- [TASK]
In the listing that follows, tally the lines containing "toml"; give the count and nothing more.

___ THE INPUT

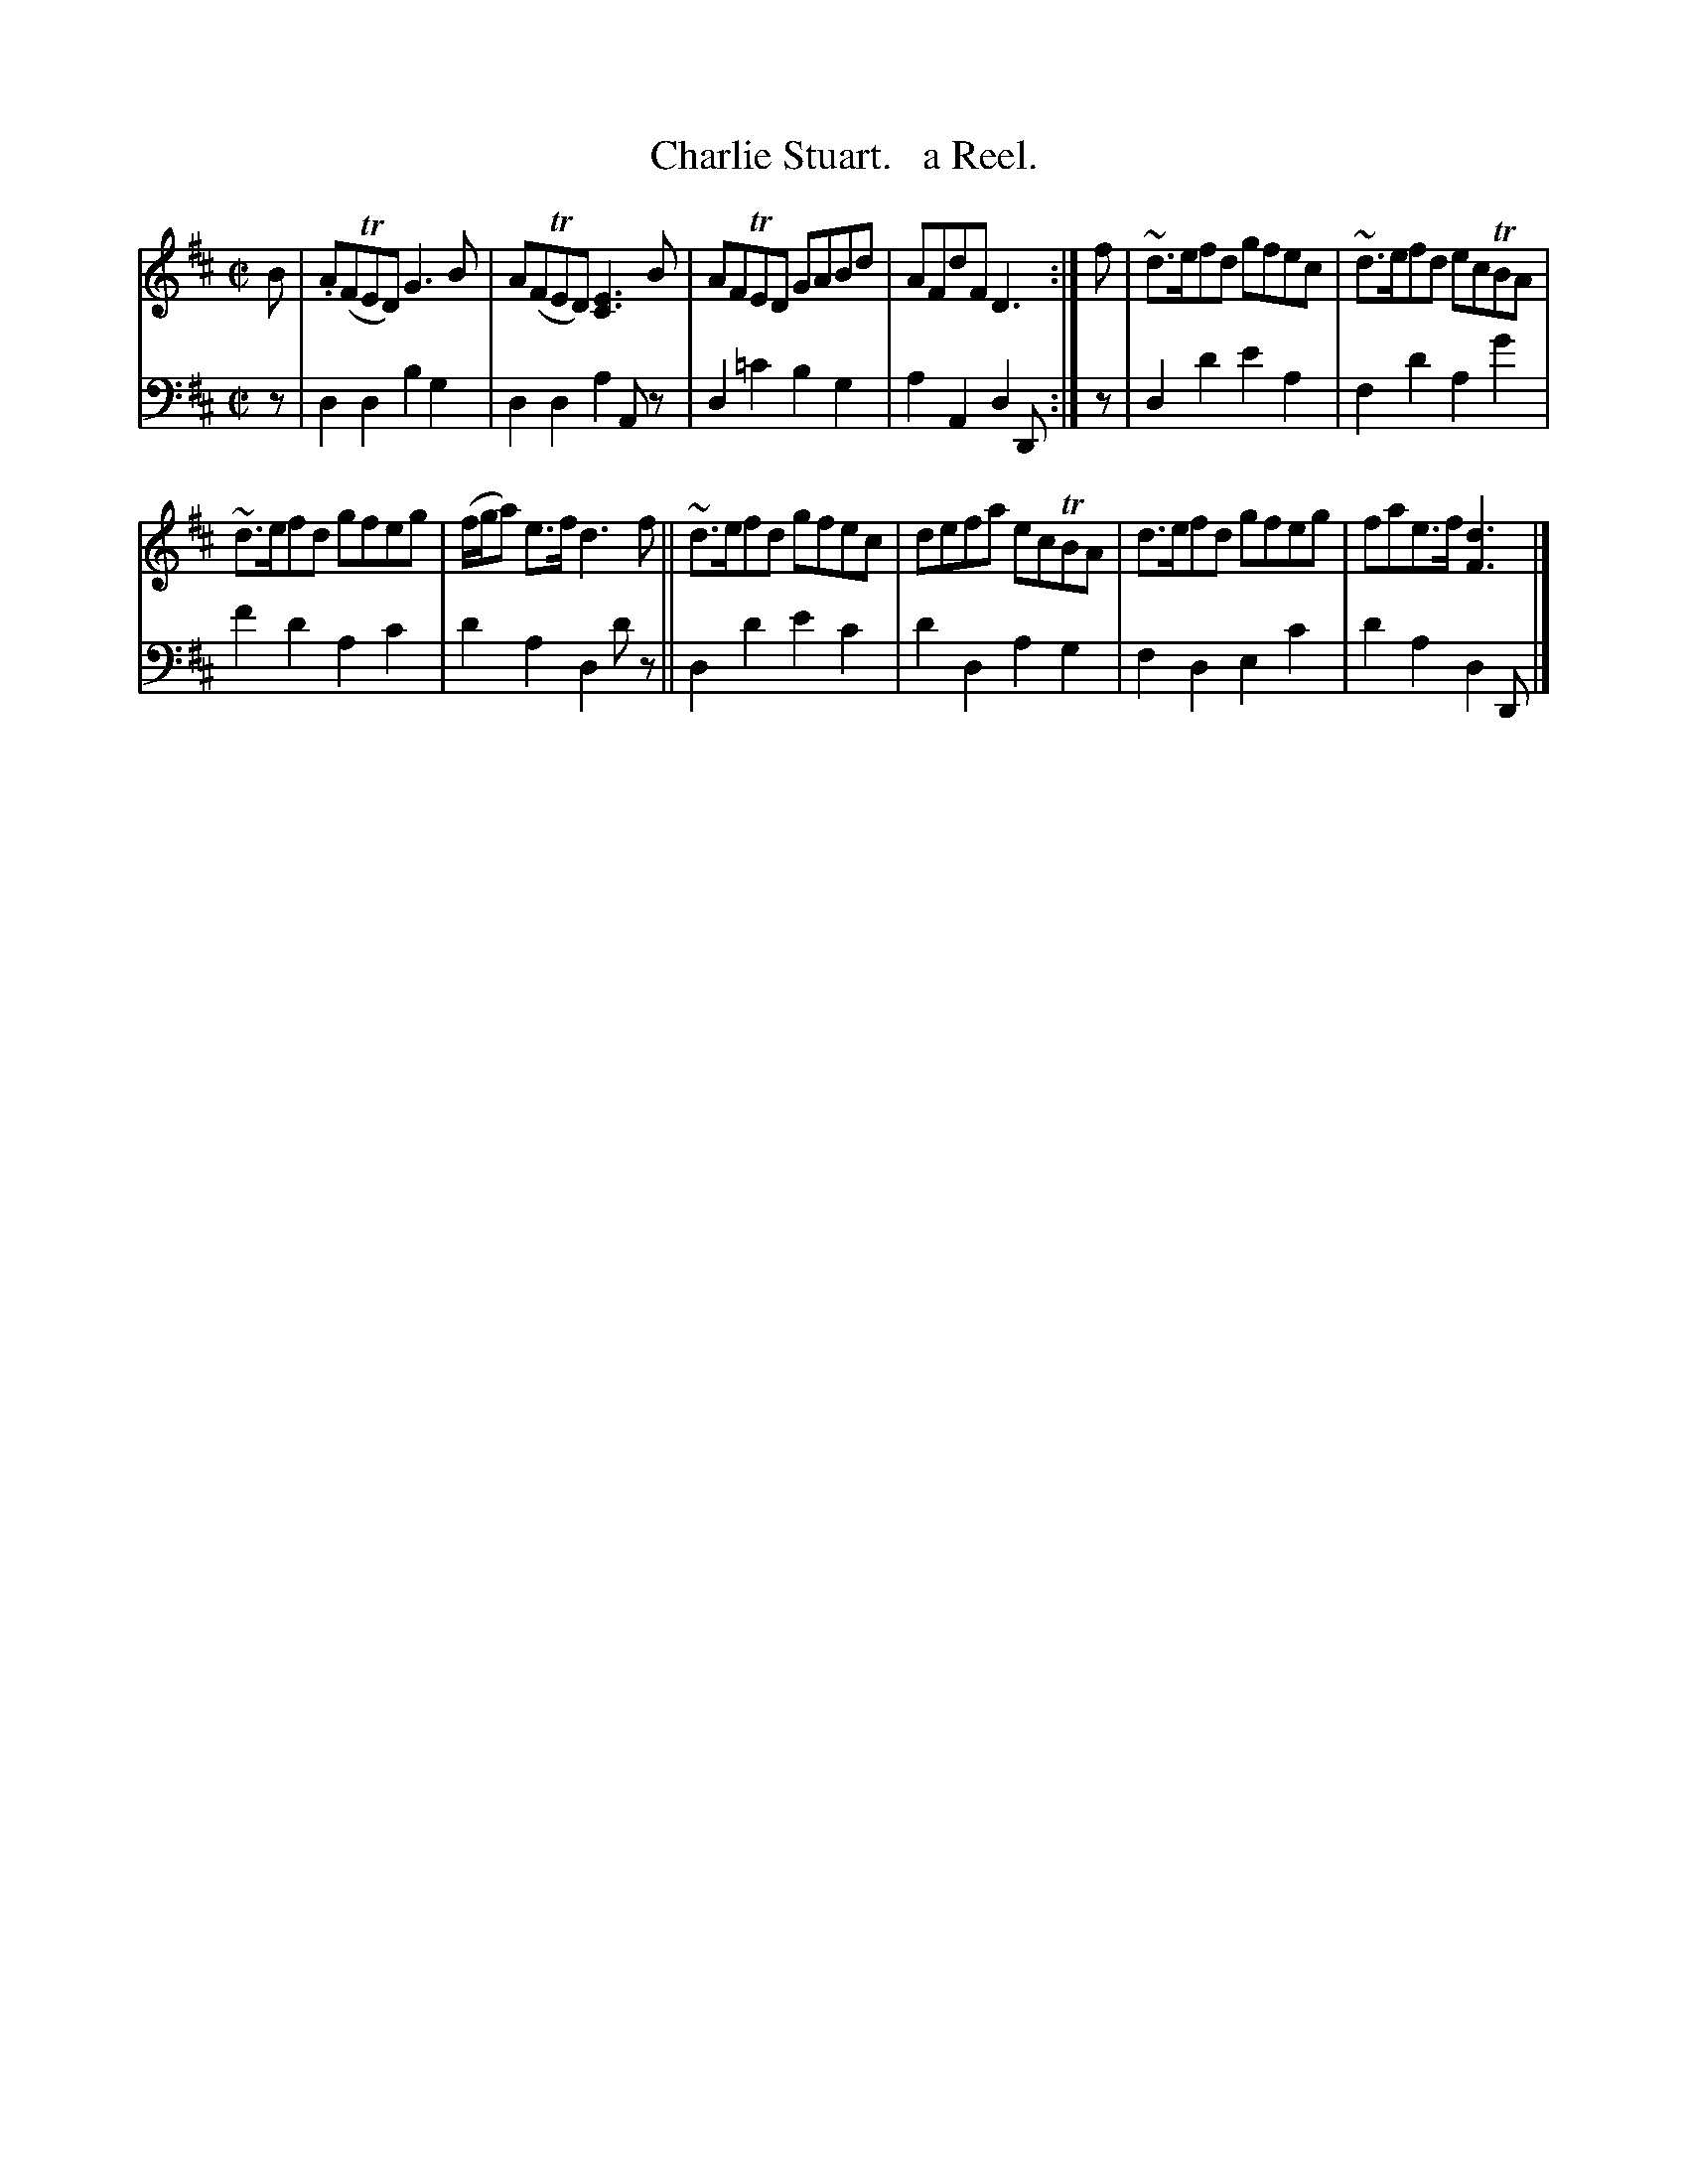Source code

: X: 4291
T: Charlie Stuart.   a Reel.
%R: reel
B: Niel Gow & Sons "Complete Repository" v.4 p.29 #1
Z: 2021 John Chambers <jc:trillian.mit.edu>
M: C|
L: 1/8
K: D
% - - - - - - - - - -
% Voice 1 formatted for compactness and proofreading.
V: 1 staves=2
B |\
.A(FTED) G3B | A(FTED) [E3C3]B | AFTED GABd | AFdF D3 :| f | ~d>efd gfec | ~d>efd ecTBA |
~d>efd gfeg | (f/g/a) e>f d3f || ~d>efd gfec | defa ecTBA | d>efd gfeg | fae>f [d3F3] |]
% - - - - - - - - - -
% Voice 2 preserves the book's staff layout.
V: 2 clef=bass middle=d
z |\
d2d2 b2g2 | d2d2 a2Az | d2=c'2 b2g2 | a2A2 d2D :| z | d2d'2 e'2a2 | f2d'2 a2g'2 |
f'2d'2 a2c'2 | d'2a2 d2d'z || d2d'2 e'2c'2 | d'2d2 a2g2 | f2d2 e2c'2 | d'2a2 d2D |]

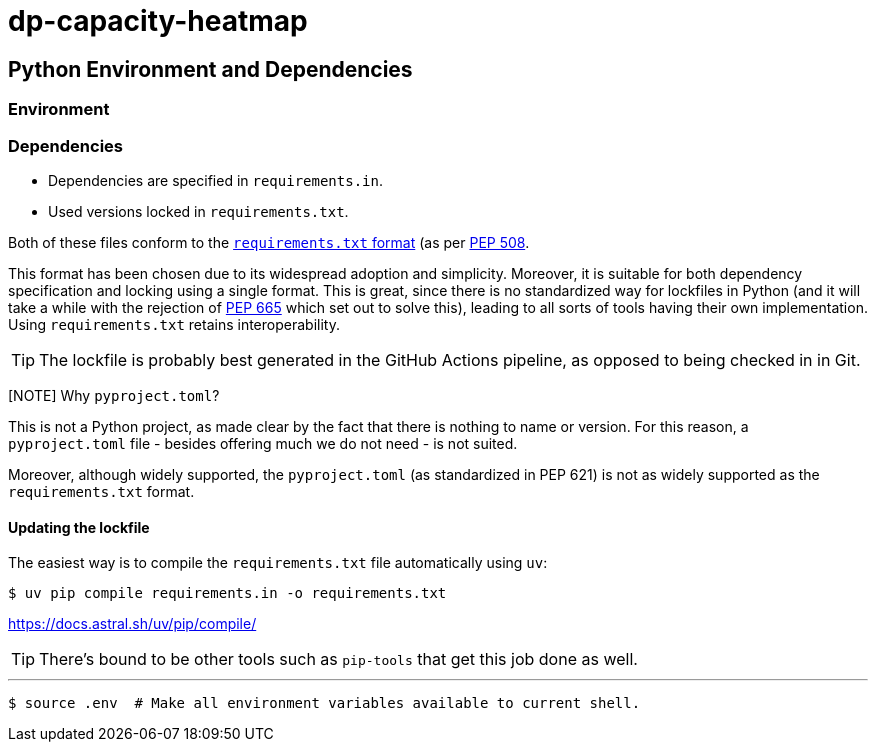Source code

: = dp-capacity-heatmap

== Python Environment and Dependencies

=== Environment

=== Dependencies

* Dependencies are specified in `requirements.in`.
* Used versions locked in `requirements.txt`.

Both of these files conform to the https://pip.pypa.io/en/stable/reference/requirements-file-format/[`requirements.txt` format] (as per https://peps.python.org/pep-0508/[PEP 508].

This format has been chosen due to its widespread adoption and simplicity. Moreover, it is suitable for both dependency specification and locking using a single format. This is great, since there is no standardized way for lockfiles in Python (and it will take a while with the rejection of https://peps.python.org/pep-0665/[PEP 665] which set out to solve this), leading to all sorts of tools having their own implementation. Using `requirements.txt` retains interoperability.

[TIP]
The lockfile is probably best generated in the GitHub Actions pipeline, as opposed to being checked in in Git.

[NOTE] Why `pyproject.toml`?
--
This is not a Python project, as made clear by the fact that there is nothing to name or version. For this reason, a `pyproject.toml` file - besides offering much we do not need - is not suited.

Moreover, although widely supported, the `pyproject.toml` (as standardized in PEP 621) is not as widely supported as the `requirements.txt` format.
--

==== Updating the lockfile

The easiest way is to compile the `requirements.txt` file automatically using `uv`:

[code,shell]
....
$ uv pip compile requirements.in -o requirements.txt
....

https://docs.astral.sh/uv/pip/compile/

[TIP]
There's bound to be other tools such as `pip-tools` that get this job done as well.

'''

[code]
....
$ source .env  # Make all environment variables available to current shell.
....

______

- [SOLUTION TO THE PROBLEM]
3